Collection entries:
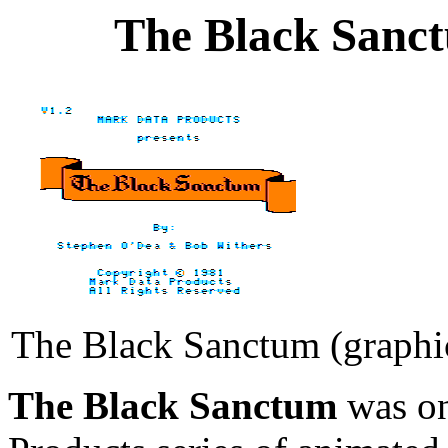
The Black Sanct
The Black Sanctum (graphic
The Black Sanctum
was on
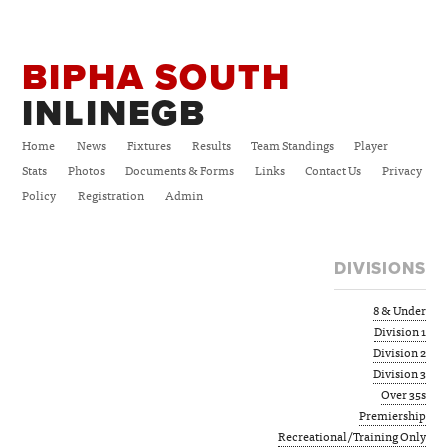
BIPHA SOUTH
INLINEGB
Home
News
Fixtures
Results
Team Standings
Player
Stats
Photos
Documents & Forms
Links
Contact Us
Privacy
Policy
Registration
Admin
DIVISIONS
8 & Under
Division 1
Division 2
Division 3
Over 35s
Premiership
Recreational/Training Only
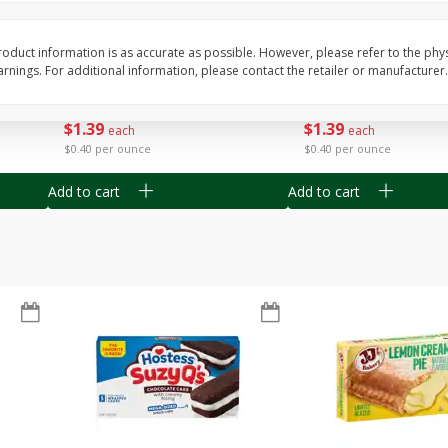
Apple
Gerber Toddler (12+ Months)
Gerber Toddler (12+ 
.5 Oz
Strawberry Banana Toddler
Very Berry Toddler Fru
Fruit Puree & Yogurt, 3.5 Oz (99
& Yogurt, 3.5 Oz (99 
oduct information is as accurate as possible. However, please refer to the phy
G)
nings. For additional information, please contact the retailer or manufacturer.
Save
$0.60
Save
$0.60
$
1
39
$
1
39
each
each
$0.40 per ounce
$0.40 per ounce
Add to cart
Add to cart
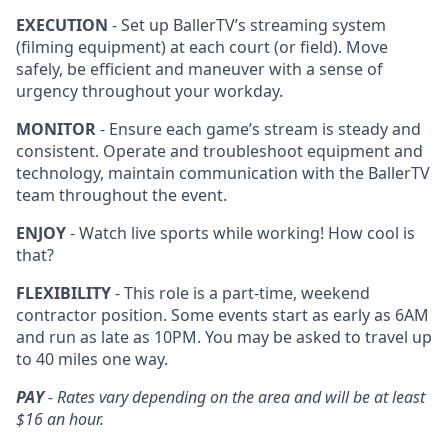
EXECUTION
- Set up BallerTV’s streaming system
(filming equipment) at each court (or field). Move
safely, be efficient and maneuver with a sense of
urgency throughout your workday.
MONITOR
- Ensure each game’s stream is steady and
consistent. Operate and troubleshoot equipment and
technology, maintain communication with the BallerTV
team throughout the event.
ENJOY
- Watch live sports while working! How cool is
that?
FLEXIBILITY
- This role is a part-time, weekend
contractor position. Some events start as early as 6AM
and run as late as 10PM. You may be asked to travel up
to 40 miles one way.
PAY
- Rates vary depending on the area and will be at least
$16 an hour.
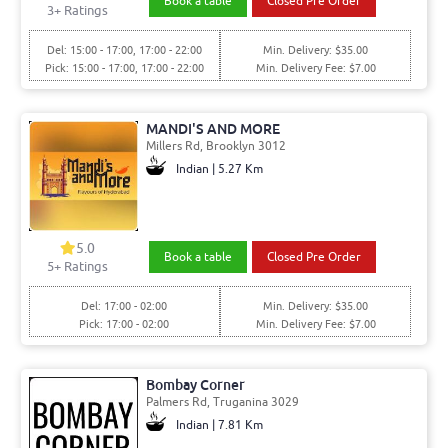
Book a table
Closed Pre Order
3+ Ratings
Del: 15:00 - 17:00, 17:00 - 22:00
Min. Delivery: $35.00
Pick: 15:00 - 17:00, 17:00 - 22:00
Min. Delivery Fee: $7.00
MANDI'S AND MORE
Millers Rd, Brooklyn 3012
Indian | 5.27 Km
5.0
Book a table
Closed Pre Order
5+ Ratings
Del: 17:00 - 02:00
Min. Delivery: $35.00
Pick: 17:00 - 02:00
Min. Delivery Fee: $7.00
Bombay Corner
Palmers Rd, Truganina 3029
Indian | 7.81 Km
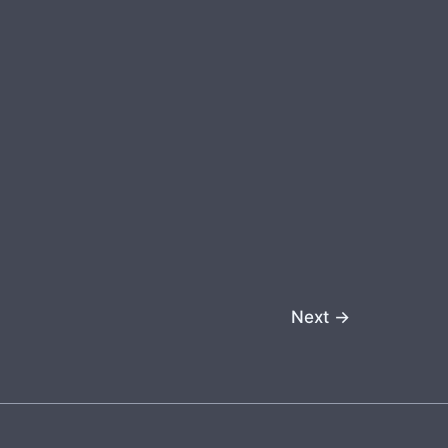
Next
→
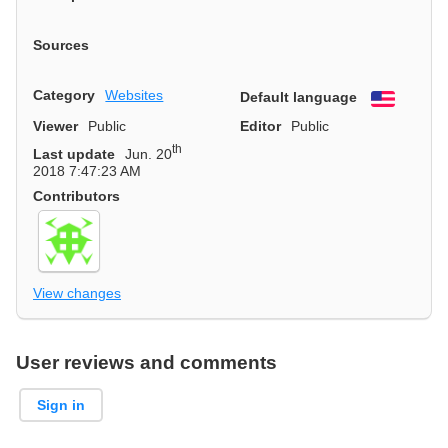
Sources
Category
Websites
Default language
English
Viewer
Public
Editor
Public
th
Last update
Jun. 20
2018 7:47:23 AM
Contributors
View changes
User reviews and comments
Sign in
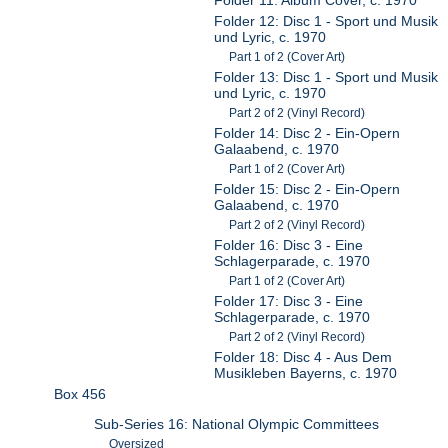
Folder 12: Disc 1 - Sport und Musik
und Lyric, c. 1970
Part 1 of 2 (Cover Art)
Folder 13: Disc 1 - Sport und Musik
und Lyric, c. 1970
Part 2 of 2 (Vinyl Record)
Folder 14: Disc 2 - Ein-Opern
Galaabend, c. 1970
Part 1 of 2 (Cover Art)
Folder 15: Disc 2 - Ein-Opern
Galaabend, c. 1970
Part 2 of 2 (Vinyl Record)
Folder 16: Disc 3 - Eine
Schlagerparade, c. 1970
Part 1 of 2 (Cover Art)
Folder 17: Disc 3 - Eine
Schlagerparade, c. 1970
Part 2 of 2 (Vinyl Record)
Folder 18: Disc 4 - Aus Dem
Musikleben Bayerns, c. 1970
Box 456
Sub-Series 16: National Olympic Committees
Oversized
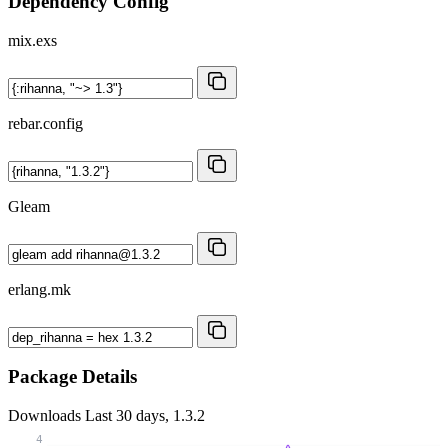
Dependency Config
mix.exs
rebar.config
Gleam
erlang.mk
Package Details
Downloads
Last 30 days, 1.3.2
4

Problem to solve
Rewrite the data above, swapping every "Book a table" for "Reserve a table" and keeping all other text unchanged. Omit the pictures.

Solution for this problem
The Black Sanct
The Black Sanctum (graphic
The Black Sanctum
was on
BIPHA SOUTH
INLINEGB
Home
News
Fixtures
Results
Team Standings
Player
Stats
Photos
Documents & Forms
Links
Contact Us
Privacy
Policy
Registration
Admin
DIVISIONS
8 & Under
Division 1
Division 2
Division 3
Over 35s
Premiership
Recreational/Training Only
Apple
Gerber Toddler (12+ Months)
Gerber Toddler (12+ 
.5 Oz
Strawberry Banana Toddler
Very Berry Toddler Fru
Fruit Puree & Yogurt, 3.5 Oz (99
& Yogurt, 3.5 Oz (99 
oduct information is as accurate as possible. However, please refer to the phy
G)
nings. For additional information, please contact the retailer or manufacturer.
Save
$0.60
Save
$0.60
$
1
39
$
1
39
each
each
$0.40 per ounce
$0.40 per ounce
Add to cart
Add to cart
EXECUTION
- Set up BallerTV’s streaming system
(filming equipment) at each court (or field). Move
safely, be efficient and maneuver with a sense of
urgency throughout your workday.
MONITOR
- Ensure each game’s stream is steady and
consistent. Operate and troubleshoot equipment and
technology, maintain communication with the BallerTV
team throughout the event.
ENJOY
- Watch live sports while working! How cool is
that?
FLEXIBILITY
- This role is a part-time, weekend
contractor position. Some events start as early as 6AM
and run as late as 10PM. You may be asked to travel up
to 40 miles one way.
PAY
- Rates vary depending on the area and will be at least
$16 an hour.
Reserve a table
Closed Pre Order
3+ Ratings
Del: 15:00 - 17:00, 17:00 - 22:00
Min. Delivery: $35.00
Pick: 15:00 - 17:00, 17:00 - 22:00
Min. Delivery Fee: $7.00
MANDI'S AND MORE
Millers Rd, Brooklyn 3012
Indian | 5.27 Km
5.0
Reserve a table
Closed Pre Order
5+ Ratings
Del: 17:00 - 02:00
Min. Delivery: $35.00
Pick: 17:00 - 02:00
Min. Delivery Fee: $7.00
Bombay Corner
Palmers Rd, Truganina 3029
Indian | 7.81 Km
Next
→
Sources
Category
Websites
Default language
English
Viewer
Public
Editor
Public
th
Last update
Jun. 20
2018 7:47:23 AM
Contributors
View changes
User reviews and comments
Sign in
Folder 12: Disc 1 - Sport und Musik
und Lyric, c. 1970
Part 1 of 2 (Cover Art)
Folder 13: Disc 1 - Sport und Musik
und Lyric, c. 1970
Part 2 of 2 (Vinyl Record)
Folder 14: Disc 2 - Ein-Opern
Galaabend, c. 1970
Part 1 of 2 (Cover Art)
Folder 15: Disc 2 - Ein-Opern
Galaabend, c. 1970
Part 2 of 2 (Vinyl Record)
Folder 16: Disc 3 - Eine
Schlagerparade, c. 1970
Part 1 of 2 (Cover Art)
Folder 17: Disc 3 - Eine
Schlagerparade, c. 1970
Part 2 of 2 (Vinyl Record)
Folder 18: Disc 4 - Aus Dem
Musikleben Bayerns, c. 1970
Box 456
Sub-Series 16: National Olympic Committees
Oversized
Dependency Config
mix.exs
rebar.config
Gleam
erlang.mk
Package Details
Downloads
Last 30 days, 1.3.2
4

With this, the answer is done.